((

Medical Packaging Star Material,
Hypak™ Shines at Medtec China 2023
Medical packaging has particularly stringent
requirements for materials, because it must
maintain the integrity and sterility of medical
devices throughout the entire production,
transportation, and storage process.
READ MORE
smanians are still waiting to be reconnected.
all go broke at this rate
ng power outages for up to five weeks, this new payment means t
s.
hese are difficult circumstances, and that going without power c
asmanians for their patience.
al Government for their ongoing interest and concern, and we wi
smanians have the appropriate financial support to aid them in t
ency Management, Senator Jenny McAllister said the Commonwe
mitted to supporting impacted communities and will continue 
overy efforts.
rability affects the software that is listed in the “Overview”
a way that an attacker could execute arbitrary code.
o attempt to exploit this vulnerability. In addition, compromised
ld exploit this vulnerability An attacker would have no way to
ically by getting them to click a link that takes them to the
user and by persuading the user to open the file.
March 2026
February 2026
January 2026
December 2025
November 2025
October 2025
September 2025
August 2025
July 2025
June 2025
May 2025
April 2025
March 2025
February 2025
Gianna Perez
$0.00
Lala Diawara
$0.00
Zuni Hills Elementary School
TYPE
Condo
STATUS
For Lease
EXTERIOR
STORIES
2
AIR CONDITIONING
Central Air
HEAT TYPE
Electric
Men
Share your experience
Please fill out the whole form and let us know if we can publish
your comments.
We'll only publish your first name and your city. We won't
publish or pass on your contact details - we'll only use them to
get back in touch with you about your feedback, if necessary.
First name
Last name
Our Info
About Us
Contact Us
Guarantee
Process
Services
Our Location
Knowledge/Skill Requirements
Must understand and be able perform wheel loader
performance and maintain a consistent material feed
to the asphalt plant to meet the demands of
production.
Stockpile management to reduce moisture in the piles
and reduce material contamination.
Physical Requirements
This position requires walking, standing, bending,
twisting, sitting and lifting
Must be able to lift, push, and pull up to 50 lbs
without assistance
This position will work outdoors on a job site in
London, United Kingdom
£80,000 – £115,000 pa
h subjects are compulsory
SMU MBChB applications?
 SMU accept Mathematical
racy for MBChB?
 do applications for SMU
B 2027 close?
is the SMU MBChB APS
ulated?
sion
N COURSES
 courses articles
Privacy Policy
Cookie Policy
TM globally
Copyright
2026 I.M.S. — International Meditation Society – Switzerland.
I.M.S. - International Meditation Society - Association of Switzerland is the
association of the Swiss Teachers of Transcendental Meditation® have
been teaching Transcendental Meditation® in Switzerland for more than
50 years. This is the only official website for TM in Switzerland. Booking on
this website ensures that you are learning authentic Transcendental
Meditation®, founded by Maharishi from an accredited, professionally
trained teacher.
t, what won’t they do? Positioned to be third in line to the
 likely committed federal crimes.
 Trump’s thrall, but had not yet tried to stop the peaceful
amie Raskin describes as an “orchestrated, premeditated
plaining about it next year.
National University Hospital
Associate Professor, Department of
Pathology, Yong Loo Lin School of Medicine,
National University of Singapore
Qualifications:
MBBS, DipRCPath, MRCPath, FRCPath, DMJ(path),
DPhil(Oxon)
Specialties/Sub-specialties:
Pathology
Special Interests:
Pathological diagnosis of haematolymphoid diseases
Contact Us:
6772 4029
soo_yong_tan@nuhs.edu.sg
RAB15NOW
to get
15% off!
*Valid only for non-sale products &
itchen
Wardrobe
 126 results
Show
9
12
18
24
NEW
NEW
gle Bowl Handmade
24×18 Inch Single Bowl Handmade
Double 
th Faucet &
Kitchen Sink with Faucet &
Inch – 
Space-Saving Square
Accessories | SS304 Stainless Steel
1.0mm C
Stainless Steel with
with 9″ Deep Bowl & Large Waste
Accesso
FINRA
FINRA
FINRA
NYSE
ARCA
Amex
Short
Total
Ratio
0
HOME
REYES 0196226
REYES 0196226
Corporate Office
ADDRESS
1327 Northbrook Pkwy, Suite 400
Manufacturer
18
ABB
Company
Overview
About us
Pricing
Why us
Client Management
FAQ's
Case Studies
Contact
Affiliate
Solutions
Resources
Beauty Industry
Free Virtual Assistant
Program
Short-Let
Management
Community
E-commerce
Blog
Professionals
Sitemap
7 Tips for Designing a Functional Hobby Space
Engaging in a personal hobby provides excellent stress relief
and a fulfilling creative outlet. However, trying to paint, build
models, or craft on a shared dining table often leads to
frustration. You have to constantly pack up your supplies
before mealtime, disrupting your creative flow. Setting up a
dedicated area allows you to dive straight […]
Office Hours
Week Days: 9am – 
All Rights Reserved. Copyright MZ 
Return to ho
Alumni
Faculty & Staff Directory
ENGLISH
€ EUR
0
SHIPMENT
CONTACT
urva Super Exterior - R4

))

Reproduce the text of all the records above verbatim, keeping every line in its original order.

Medical Packaging Star Material,
Hypak™ Shines at Medtec China 2023
Medical packaging has particularly stringent
requirements for materials, because it must
maintain the integrity and sterility of medical
devices throughout the entire production,
transportation, and storage process.
READ MORE
smanians are still waiting to be reconnected.
all go broke at this rate
ng power outages for up to five weeks, this new payment means t
s.
hese are difficult circumstances, and that going without power c
asmanians for their patience.
al Government for their ongoing interest and concern, and we wi
smanians have the appropriate financial support to aid them in t
ency Management, Senator Jenny McAllister said the Commonwe
mitted to supporting impacted communities and will continue 
overy efforts.
rability affects the software that is listed in the “Overview”
a way that an attacker could execute arbitrary code.
o attempt to exploit this vulnerability. In addition, compromised
ld exploit this vulnerability An attacker would have no way to
ically by getting them to click a link that takes them to the
user and by persuading the user to open the file.
March 2026
February 2026
January 2026
December 2025
November 2025
October 2025
September 2025
August 2025
July 2025
June 2025
May 2025
April 2025
March 2025
February 2025
Gianna Perez
$0.00
Lala Diawara
$0.00
Zuni Hills Elementary School
TYPE
Condo
STATUS
For Lease
EXTERIOR
STORIES
2
AIR CONDITIONING
Central Air
HEAT TYPE
Electric
Men
Share your experience
Please fill out the whole form and let us know if we can publish
your comments.
We'll only publish your first name and your city. We won't
publish or pass on your contact details - we'll only use them to
get back in touch with you about your feedback, if necessary.
First name
Last name
Our Info
About Us
Contact Us
Guarantee
Process
Services
Our Location
Knowledge/Skill Requirements
Must understand and be able perform wheel loader
performance and maintain a consistent material feed
to the asphalt plant to meet the demands of
production.
Stockpile management to reduce moisture in the piles
and reduce material contamination.
Physical Requirements
This position requires walking, standing, bending,
twisting, sitting and lifting
Must be able to lift, push, and pull up to 50 lbs
without assistance
This position will work outdoors on a job site in
London, United Kingdom
£80,000 – £115,000 pa
h subjects are compulsory
SMU MBChB applications?
 SMU accept Mathematical
racy for MBChB?
 do applications for SMU
B 2027 close?
is the SMU MBChB APS
ulated?
sion
N COURSES
 courses articles
Privacy Policy
Cookie Policy
TM globally
Copyright
2026 I.M.S. — International Meditation Society – Switzerland.
I.M.S. - International Meditation Society - Association of Switzerland is the
association of the Swiss Teachers of Transcendental Meditation® have
been teaching Transcendental Meditation® in Switzerland for more than
50 years. This is the only official website for TM in Switzerland. Booking on
this website ensures that you are learning authentic Transcendental
Meditation®, founded by Maharishi from an accredited, professionally
trained teacher.
t, what won’t they do? Positioned to be third in line to the
 likely committed federal crimes.
 Trump’s thrall, but had not yet tried to stop the peaceful
amie Raskin describes as an “orchestrated, premeditated
plaining about it next year.
National University Hospital
Associate Professor, Department of
Pathology, Yong Loo Lin School of Medicine,
National University of Singapore
Qualifications:
MBBS, DipRCPath, MRCPath, FRCPath, DMJ(path),
DPhil(Oxon)
Specialties/Sub-specialties:
Pathology
Special Interests:
Pathological diagnosis of haematolymphoid diseases
Contact Us:
6772 4029
soo_yong_tan@nuhs.edu.sg
RAB15NOW
to get
15% off!
*Valid only for non-sale products &
itchen
Wardrobe
 126 results
Show
9
12
18
24
NEW
NEW
gle Bowl Handmade
24×18 Inch Single Bowl Handmade
Double 
th Faucet &
Kitchen Sink with Faucet &
Inch – 
Space-Saving Square
Accessories | SS304 Stainless Steel
1.0mm C
Stainless Steel with
with 9″ Deep Bowl & Large Waste
Accesso
FINRA
FINRA
FINRA
NYSE
ARCA
Amex
Short
Total
Ratio
0
HOME
REYES 0196226
REYES 0196226
Corporate Office
ADDRESS
1327 Northbrook Pkwy, Suite 400
Manufacturer
18
ABB
Company
Overview
About us
Pricing
Why us
Client Management
FAQ's
Case Studies
Contact
Affiliate
Solutions
Resources
Beauty Industry
Free Virtual Assistant
Program
Short-Let
Management
Community
E-commerce
Blog
Professionals
Sitemap
7 Tips for Designing a Functional Hobby Space
Engaging in a personal hobby provides excellent stress relief
and a fulfilling creative outlet. However, trying to paint, build
models, or craft on a shared dining table often leads to
frustration. You have to constantly pack up your supplies
before mealtime, disrupting your creative flow. Setting up a
dedicated area allows you to dive straight […]
Office Hours
Week Days: 9am – 
All Rights Reserved. Copyright MZ 
Return to ho
Alumni
Faculty & Staff Directory
ENGLISH
€ EUR
0
SHIPMENT
CONTACT
urva Super Exterior - R4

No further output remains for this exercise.